● DATASET RECORDS
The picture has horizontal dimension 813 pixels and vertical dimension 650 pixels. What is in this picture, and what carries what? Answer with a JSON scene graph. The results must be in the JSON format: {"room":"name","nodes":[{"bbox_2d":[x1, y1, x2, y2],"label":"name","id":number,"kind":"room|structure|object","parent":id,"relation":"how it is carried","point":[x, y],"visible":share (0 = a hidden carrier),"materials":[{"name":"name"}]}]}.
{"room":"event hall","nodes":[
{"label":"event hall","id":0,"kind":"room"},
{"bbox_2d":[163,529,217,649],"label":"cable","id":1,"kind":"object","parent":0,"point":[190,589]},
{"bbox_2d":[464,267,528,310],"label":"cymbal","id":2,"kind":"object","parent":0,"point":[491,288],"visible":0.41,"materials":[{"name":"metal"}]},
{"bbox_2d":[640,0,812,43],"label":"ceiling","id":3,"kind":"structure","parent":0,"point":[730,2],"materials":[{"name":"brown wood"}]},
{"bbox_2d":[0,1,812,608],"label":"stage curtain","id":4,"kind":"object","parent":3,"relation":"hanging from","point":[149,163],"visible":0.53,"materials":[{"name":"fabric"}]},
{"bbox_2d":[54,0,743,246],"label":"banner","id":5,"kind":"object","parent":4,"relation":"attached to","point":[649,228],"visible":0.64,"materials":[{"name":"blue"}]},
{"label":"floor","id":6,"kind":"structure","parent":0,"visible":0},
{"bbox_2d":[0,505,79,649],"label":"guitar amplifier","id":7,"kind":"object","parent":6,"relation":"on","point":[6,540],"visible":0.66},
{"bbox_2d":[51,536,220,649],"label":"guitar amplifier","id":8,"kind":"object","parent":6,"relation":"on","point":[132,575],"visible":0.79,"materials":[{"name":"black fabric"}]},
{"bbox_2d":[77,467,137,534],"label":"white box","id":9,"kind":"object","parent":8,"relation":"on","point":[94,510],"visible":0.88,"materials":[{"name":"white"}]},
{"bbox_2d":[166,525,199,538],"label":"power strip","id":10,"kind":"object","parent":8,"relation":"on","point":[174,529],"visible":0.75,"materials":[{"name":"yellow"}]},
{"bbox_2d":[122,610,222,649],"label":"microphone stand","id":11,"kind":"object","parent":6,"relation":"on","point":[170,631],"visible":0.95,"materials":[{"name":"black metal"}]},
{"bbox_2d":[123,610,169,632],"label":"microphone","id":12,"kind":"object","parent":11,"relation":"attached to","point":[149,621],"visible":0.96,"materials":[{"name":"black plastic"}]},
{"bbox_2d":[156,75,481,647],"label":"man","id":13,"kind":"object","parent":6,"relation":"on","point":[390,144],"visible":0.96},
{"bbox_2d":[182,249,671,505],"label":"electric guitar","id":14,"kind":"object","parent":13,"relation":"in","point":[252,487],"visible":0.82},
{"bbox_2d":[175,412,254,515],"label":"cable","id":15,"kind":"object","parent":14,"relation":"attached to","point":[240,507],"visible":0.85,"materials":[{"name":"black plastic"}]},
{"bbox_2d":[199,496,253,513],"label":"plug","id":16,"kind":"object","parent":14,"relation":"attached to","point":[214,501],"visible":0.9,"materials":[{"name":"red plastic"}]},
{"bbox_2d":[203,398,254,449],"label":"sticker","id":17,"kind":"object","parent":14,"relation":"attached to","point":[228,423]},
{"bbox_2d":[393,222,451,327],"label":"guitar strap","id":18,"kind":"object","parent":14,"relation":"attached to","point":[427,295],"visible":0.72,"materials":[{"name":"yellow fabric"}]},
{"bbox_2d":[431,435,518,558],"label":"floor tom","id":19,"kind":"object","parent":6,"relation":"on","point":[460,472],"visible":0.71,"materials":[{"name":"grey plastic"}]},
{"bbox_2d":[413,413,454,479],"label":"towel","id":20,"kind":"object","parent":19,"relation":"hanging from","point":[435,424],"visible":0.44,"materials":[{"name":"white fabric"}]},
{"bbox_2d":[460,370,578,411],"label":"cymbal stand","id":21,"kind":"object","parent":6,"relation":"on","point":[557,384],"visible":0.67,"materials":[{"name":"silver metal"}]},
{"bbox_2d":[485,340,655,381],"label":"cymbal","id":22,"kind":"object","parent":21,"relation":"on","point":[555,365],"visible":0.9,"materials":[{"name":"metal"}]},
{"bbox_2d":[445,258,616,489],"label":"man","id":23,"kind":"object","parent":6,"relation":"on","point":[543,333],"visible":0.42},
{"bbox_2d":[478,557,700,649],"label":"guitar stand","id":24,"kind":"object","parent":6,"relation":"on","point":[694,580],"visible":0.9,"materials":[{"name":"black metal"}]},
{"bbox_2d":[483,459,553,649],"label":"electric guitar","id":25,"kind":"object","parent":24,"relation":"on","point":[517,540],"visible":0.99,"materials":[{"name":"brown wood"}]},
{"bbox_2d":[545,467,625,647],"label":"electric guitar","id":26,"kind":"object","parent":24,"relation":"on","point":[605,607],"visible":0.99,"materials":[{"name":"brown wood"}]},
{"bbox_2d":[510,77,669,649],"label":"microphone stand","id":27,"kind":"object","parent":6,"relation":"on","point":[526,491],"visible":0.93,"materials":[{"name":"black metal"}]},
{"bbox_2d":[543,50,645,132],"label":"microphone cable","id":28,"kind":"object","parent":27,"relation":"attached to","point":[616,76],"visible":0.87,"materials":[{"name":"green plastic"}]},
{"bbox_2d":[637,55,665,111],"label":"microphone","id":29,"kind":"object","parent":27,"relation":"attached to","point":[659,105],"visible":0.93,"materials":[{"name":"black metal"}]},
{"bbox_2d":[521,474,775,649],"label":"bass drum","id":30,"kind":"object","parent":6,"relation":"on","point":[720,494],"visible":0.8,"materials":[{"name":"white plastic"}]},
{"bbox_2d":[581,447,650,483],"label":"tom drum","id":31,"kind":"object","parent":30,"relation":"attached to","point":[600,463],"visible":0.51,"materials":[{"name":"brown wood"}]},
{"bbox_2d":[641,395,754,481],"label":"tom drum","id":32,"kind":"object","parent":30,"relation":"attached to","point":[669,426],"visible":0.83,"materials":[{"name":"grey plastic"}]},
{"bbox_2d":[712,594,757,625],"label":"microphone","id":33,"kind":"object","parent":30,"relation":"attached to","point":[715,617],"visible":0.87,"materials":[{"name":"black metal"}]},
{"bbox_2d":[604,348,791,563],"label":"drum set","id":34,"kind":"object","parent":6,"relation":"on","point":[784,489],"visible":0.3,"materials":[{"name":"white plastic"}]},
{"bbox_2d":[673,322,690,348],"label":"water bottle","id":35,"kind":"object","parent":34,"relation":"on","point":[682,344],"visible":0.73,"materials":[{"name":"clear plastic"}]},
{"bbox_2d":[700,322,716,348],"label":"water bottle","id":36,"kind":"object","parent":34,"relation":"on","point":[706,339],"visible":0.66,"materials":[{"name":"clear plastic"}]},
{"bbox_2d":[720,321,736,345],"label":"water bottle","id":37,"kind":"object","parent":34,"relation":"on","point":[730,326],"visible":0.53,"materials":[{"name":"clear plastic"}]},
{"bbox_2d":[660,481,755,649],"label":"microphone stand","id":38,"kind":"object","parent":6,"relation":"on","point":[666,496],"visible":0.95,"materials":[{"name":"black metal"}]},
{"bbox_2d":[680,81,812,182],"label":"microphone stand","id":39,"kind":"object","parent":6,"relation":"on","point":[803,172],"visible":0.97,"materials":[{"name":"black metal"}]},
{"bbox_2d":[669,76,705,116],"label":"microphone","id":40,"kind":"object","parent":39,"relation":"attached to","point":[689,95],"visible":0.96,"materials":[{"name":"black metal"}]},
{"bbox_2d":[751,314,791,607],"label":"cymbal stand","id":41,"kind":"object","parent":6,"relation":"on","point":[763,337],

● TASK TO CARRY OUT
Output every entry shown above, exactly.

● YOUR RESPONSE
The picture has horizontal dimension 813 pixels and vertical dimension 650 pixels. What is in this picture, and what carries what? Answer with a JSON scene graph. The results must be in the JSON format: {"room":"name","nodes":[{"bbox_2d":[x1, y1, x2, y2],"label":"name","id":number,"kind":"room|structure|object","parent":id,"relation":"how it is carried","point":[x, y],"visible":share (0 = a hidden carrier),"materials":[{"name":"name"}]}]}.
{"room":"event hall","nodes":[
{"label":"event hall","id":0,"kind":"room"},
{"bbox_2d":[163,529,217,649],"label":"cable","id":1,"kind":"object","parent":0,"point":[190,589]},
{"bbox_2d":[464,267,528,310],"label":"cymbal","id":2,"kind":"object","parent":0,"point":[491,288],"visible":0.41,"materials":[{"name":"metal"}]},
{"bbox_2d":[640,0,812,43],"label":"ceiling","id":3,"kind":"structure","parent":0,"point":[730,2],"materials":[{"name":"brown wood"}]},
{"bbox_2d":[0,1,812,608],"label":"stage curtain","id":4,"kind":"object","parent":3,"relation":"hanging from","point":[149,163],"visible":0.53,"materials":[{"name":"fabric"}]},
{"bbox_2d":[54,0,743,246],"label":"banner","id":5,"kind":"object","parent":4,"relation":"attached to","point":[649,228],"visible":0.64,"materials":[{"name":"blue"}]},
{"label":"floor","id":6,"kind":"structure","parent":0,"visible":0},
{"bbox_2d":[0,505,79,649],"label":"guitar amplifier","id":7,"kind":"object","parent":6,"relation":"on","point":[6,540],"visible":0.66},
{"bbox_2d":[51,536,220,649],"label":"guitar amplifier","id":8,"kind":"object","parent":6,"relation":"on","point":[132,575],"visible":0.79,"materials":[{"name":"black fabric"}]},
{"bbox_2d":[77,467,137,534],"label":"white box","id":9,"kind":"object","parent":8,"relation":"on","point":[94,510],"visible":0.88,"materials":[{"name":"white"}]},
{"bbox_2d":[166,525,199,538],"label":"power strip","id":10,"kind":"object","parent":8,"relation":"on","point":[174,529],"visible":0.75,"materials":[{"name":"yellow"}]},
{"bbox_2d":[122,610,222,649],"label":"microphone stand","id":11,"kind":"object","parent":6,"relation":"on","point":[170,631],"visible":0.95,"materials":[{"name":"black metal"}]},
{"bbox_2d":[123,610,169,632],"label":"microphone","id":12,"kind":"object","parent":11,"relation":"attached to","point":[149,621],"visible":0.96,"materials":[{"name":"black plastic"}]},
{"bbox_2d":[156,75,481,647],"label":"man","id":13,"kind":"object","parent":6,"relation":"on","point":[390,144],"visible":0.96},
{"bbox_2d":[182,249,671,505],"label":"electric guitar","id":14,"kind":"object","parent":13,"relation":"in","point":[252,487],"visible":0.82},
{"bbox_2d":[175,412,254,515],"label":"cable","id":15,"kind":"object","parent":14,"relation":"attached to","point":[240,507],"visible":0.85,"materials":[{"name":"black plastic"}]},
{"bbox_2d":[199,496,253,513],"label":"plug","id":16,"kind":"object","parent":14,"relation":"attached to","point":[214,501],"visible":0.9,"materials":[{"name":"red plastic"}]},
{"bbox_2d":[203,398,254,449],"label":"sticker","id":17,"kind":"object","parent":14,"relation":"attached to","point":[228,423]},
{"bbox_2d":[393,222,451,327],"label":"guitar strap","id":18,"kind":"object","parent":14,"relation":"attached to","point":[427,295],"visible":0.72,"materials":[{"name":"yellow fabric"}]},
{"bbox_2d":[431,435,518,558],"label":"floor tom","id":19,"kind":"object","parent":6,"relation":"on","point":[460,472],"visible":0.71,"materials":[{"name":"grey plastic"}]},
{"bbox_2d":[413,413,454,479],"label":"towel","id":20,"kind":"object","parent":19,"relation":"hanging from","point":[435,424],"visible":0.44,"materials":[{"name":"white fabric"}]},
{"bbox_2d":[460,370,578,411],"label":"cymbal stand","id":21,"kind":"object","parent":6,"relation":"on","point":[557,384],"visible":0.67,"materials":[{"name":"silver metal"}]},
{"bbox_2d":[485,340,655,381],"label":"cymbal","id":22,"kind":"object","parent":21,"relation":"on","point":[555,365],"visible":0.9,"materials":[{"name":"metal"}]},
{"bbox_2d":[445,258,616,489],"label":"man","id":23,"kind":"object","parent":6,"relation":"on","point":[543,333],"visible":0.42},
{"bbox_2d":[478,557,700,649],"label":"guitar stand","id":24,"kind":"object","parent":6,"relation":"on","point":[694,580],"visible":0.9,"materials":[{"name":"black metal"}]},
{"bbox_2d":[483,459,553,649],"label":"electric guitar","id":25,"kind":"object","parent":24,"relation":"on","point":[517,540],"visible":0.99,"materials":[{"name":"brown wood"}]},
{"bbox_2d":[545,467,625,647],"label":"electric guitar","id":26,"kind":"object","parent":24,"relation":"on","point":[605,607],"visible":0.99,"materials":[{"name":"brown wood"}]},
{"bbox_2d":[510,77,669,649],"label":"microphone stand","id":27,"kind":"object","parent":6,"relation":"on","point":[526,491],"visible":0.93,"materials":[{"name":"black metal"}]},
{"bbox_2d":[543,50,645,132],"label":"microphone cable","id":28,"kind":"object","parent":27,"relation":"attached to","point":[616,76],"visible":0.87,"materials":[{"name":"green plastic"}]},
{"bbox_2d":[637,55,665,111],"label":"microphone","id":29,"kind":"object","parent":27,"relation":"attached to","point":[659,105],"visible":0.93,"materials":[{"name":"black metal"}]},
{"bbox_2d":[521,474,775,649],"label":"bass drum","id":30,"kind":"object","parent":6,"relation":"on","point":[720,494],"visible":0.8,"materials":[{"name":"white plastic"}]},
{"bbox_2d":[581,447,650,483],"label":"tom drum","id":31,"kind":"object","parent":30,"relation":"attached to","point":[600,463],"visible":0.51,"materials":[{"name":"brown wood"}]},
{"bbox_2d":[641,395,754,481],"label":"tom drum","id":32,"kind":"object","parent":30,"relation":"attached to","point":[669,426],"visible":0.83,"materials":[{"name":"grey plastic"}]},
{"bbox_2d":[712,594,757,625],"label":"microphone","id":33,"kind":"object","parent":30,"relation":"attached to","point":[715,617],"visible":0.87,"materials":[{"name":"black metal"}]},
{"bbox_2d":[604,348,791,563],"label":"drum set","id":34,"kind":"object","parent":6,"relation":"on","point":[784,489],"visible":0.3,"materials":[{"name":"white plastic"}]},
{"bbox_2d":[673,322,690,348],"label":"water bottle","id":35,"kind":"object","parent":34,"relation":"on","point":[682,344],"visible":0.73,"materials":[{"name":"clear plastic"}]},
{"bbox_2d":[700,322,716,348],"label":"water bottle","id":36,"kind":"object","parent":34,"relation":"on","point":[706,339],"visible":0.66,"materials":[{"name":"clear plastic"}]},
{"bbox_2d":[720,321,736,345],"label":"water bottle","id":37,"kind":"object","parent":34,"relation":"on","point":[730,326],"visible":0.53,"materials":[{"name":"clear plastic"}]},
{"bbox_2d":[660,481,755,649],"label":"microphone stand","id":38,"kind":"object","parent":6,"relation":"on","point":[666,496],"visible":0.95,"materials":[{"name":"black metal"}]},
{"bbox_2d":[680,81,812,182],"label":"microphone stand","id":39,"kind":"object","parent":6,"relation":"on","point":[803,172],"visible":0.97,"materials":[{"name":"black metal"}]},
{"bbox_2d":[669,76,705,116],"label":"microphone","id":40,"kind":"object","parent":39,"relation":"attached to","point":[689,95],"visible":0.96,"materials":[{"name":"black metal"}]},
{"bbox_2d":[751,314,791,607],"label":"cymbal stand","id":41,"kind":"object","parent":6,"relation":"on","point":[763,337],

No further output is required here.